Hello everyone, I am wondering if there is a write hotspot issue with secondary indexes. From TiDB’s perspective, is the only way to scatter hotspots currently by using the split table method? For example:
Splitting the index into 10 regions:
split table t1 index index_date between 1991 and 2000 regions 10;
This would scatter the data from 1991 to 2000 in the index_date index of table t1 into 10 regions.
However, I have two thoughts:
For write hotspots caused by inserts, if the secondary index is a time-type field and is inserted sequentially, I think the split table method to scatter index regions ultimately won’t be very effective. After scattering the index regions, the index will still be inserted incrementally, still causing hotspots.
For update hotspots, I think it might be effective. If the updated data is always concentrated in some index regions, scattering these index regions into multiple regions can effectively solve the secondary index region issue.
So, currently, without adjusting the index, is there no good way to solve the secondary index hotspot caused by incremental inserts?
In this case, you can additionally consider using a hash method to distribute the data, for example:
XXX user + createTime
XXX user + updateTime
By doing this, using the user’s information, you achieve secondary distribution, and the issue of index update hotspots can also be resolved. However, when querying, you need to consider the hit rate of the index conditions.
Besides this, there are other methods with similar principles.
There is currently no particularly good solution for the write hotspot issue caused by monotonically increasing indexes. Oracle’s proposed solutions include transforming the index into reverse key indexes or hash partitioning the indexes, but there are some usage limitations. At present, TiDB does not seem to support hash indexes.
Teacher, hello, I would like to ask, for a single-machine database like Oracle, with incrementally increasing index inserts, the insertion performance and query performance should be relatively good, right?

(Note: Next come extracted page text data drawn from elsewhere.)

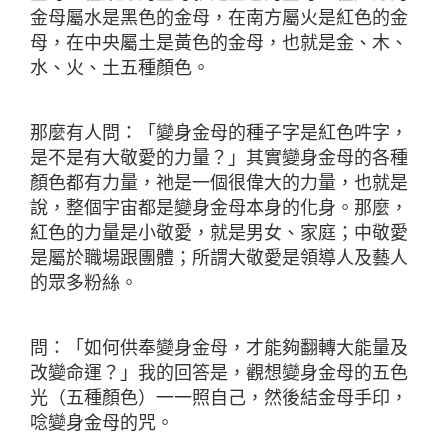
金母屬水是黑色的金母，在南方屬火是紅色的金
母，在中央屬土是黃色的金母，也就是金、木、
水、火、土五種顏色。
那麼有人問：「變身金母的種子字是紅色吽字，
是不是有大敬愛的力量？」其實變身金母的各種
顏色都有力量，祂是一個很偉大的力量，也就是
說，整個宇宙都是變身金母本身的化身。那麼，
紅色的力量是小敬愛，就是男女、家庭；中敬愛
是屬於職場跟團體；所謂大敬愛是領導人及藝人
的眾多粉絲。
問：「如何供奉變身金母，才能夠翻轉大能量及
改變命運？」我的回答是，觀想變身金母的五色
光（五種顏色）一一照自己，然後結金母手印，
唸變身金母的咒。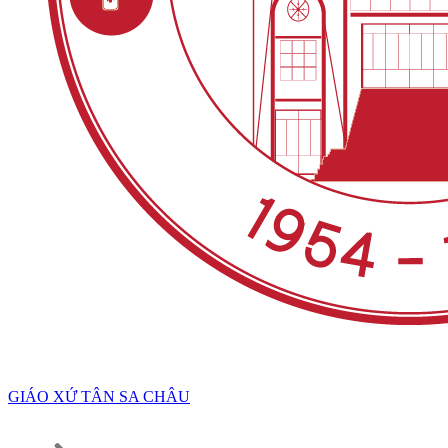
GIÁO XỨ TÂN SA CHÂU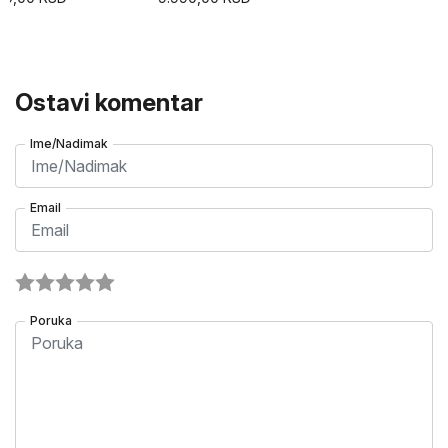
Ostavi komentar
Ime/Nadimak
Email
Poruka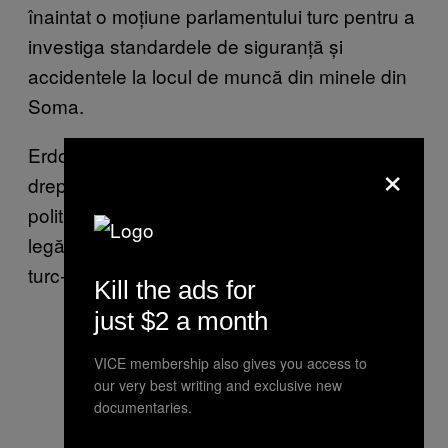
înaintat o moțiune parlamentului turc pentru a
investiga standardele de siguranță și
accidentele la locul de muncă din minele din
Soma.
Erdogan a criticat propunerea, a descris-o
×
drept o încercare de a schimba agenda
politică și a spus că accidentul nu are nicio
legătură cu minele din Soma, potrivit ziarului
turc-englez Hurryiet Daily News.
Kill the ads for
just $2 a month
VICE membership also gives you access to
our very best writing and exclusive new
documentaries.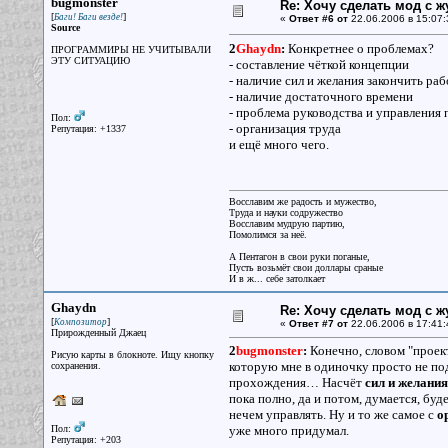
bugmonster
Re: Хочу сделать мод с 
[
]
Баги! Баги везде!
«
Ответ #6 от
22.06.2006 в 15:07:
Source
2
Ghaydn
:
Конкретнее о проблемах?
ПРОГРАММИРЫ НЕ УЧИТЫВАЛИ
ЭТУ СИТУАЦИЮ
- составление чёткой концепции
- наличие сил и желания закончить ра
- наличие достаточного времени
- проблема руководства и управления
Пол:
- организация труда
Репутация: +1337
и ещё много чего.
Восславим же радость и мужество,
Труда и науки содружество
Восславим мудрую партию,
Помолимся за неё.
А Пентагон в свои руки поганые,
Пусть возьмёт свои доллары сраные
И в ж... себе затолкает
Ghaydn
Re: Хочу сделать мод с 
[
]
Композитор
«
Ответ #7 от
22.06.2006 в 17:41:
Прирожденный Джаец
2
bugmonster
:
Конечно, словом "проект
Рисую карты в блокноте. Ищу кнопку
которую мне в одиночку просто не под 
сохранения.
прохождения… Насчёт
сил и желания
пока полно, да и потом, думается, буд
нечем управлять. Ну и то же самое с
о
Пол:
уже много придумал.
Репутация: +203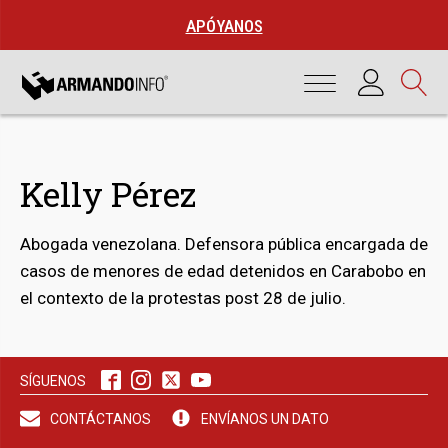
APÓYANOS
Kelly Pérez
Abogada venezolana. Defensora pública encargada de
casos de menores de edad detenidos en Carabobo en
el contexto de la protestas post 28 de julio.
bmenu
SÍGUENOS
CONTÁCTANOS
ENVÍANOS UN DATO
bmenu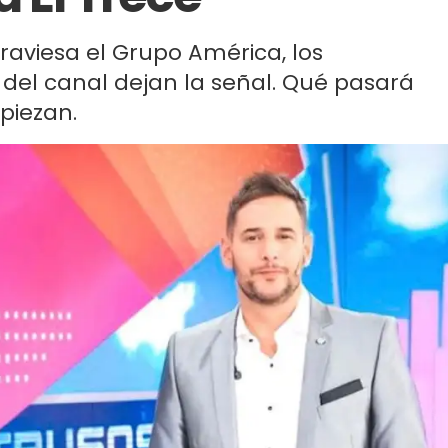
raviesa el Grupo América, los
el canal dejan la señal. Qué pasará
piezan.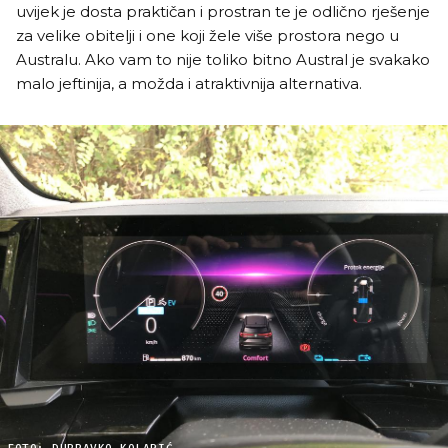
uvijek je dosta praktičan i prostran te je odlično rješenje
za velike obitelji i one koji žele više prostora nego u
Australu. Ako vam to nije toliko bitno Austral je svakako
malo jeftinija, a možda i atraktivnija alternativa.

Oracle’s time-based indexing certainly offers good query performance, but it can impact insertion performance and create hot blocks. Otherwise, Oracle wouldn’t have provided solutions like reverse key indexes. However, I think the biggest issue with using time fields as indexes is that if the table is large and statistics are not collected frequently, it can significantly affect the execution plans of related SQL queries. Often, due to the lack of the latest time information in the statistics, the system might automatically choose to use the time index, which can lead to considerable performance issues.
Hello, teacher.
I don’t understand Oracle, but will this kind of actual insertion generate hot blocks?
When Oracle inserts, it should also use this kind of WAL method to insert. Initially, it doesn’t write directly to the disk data blocks. Will this also form hot blocks?
It’s the same, both involve splitting regions. Both reading and writing are done on regions, so it is useful. You just need to identify the regions with high write traffic.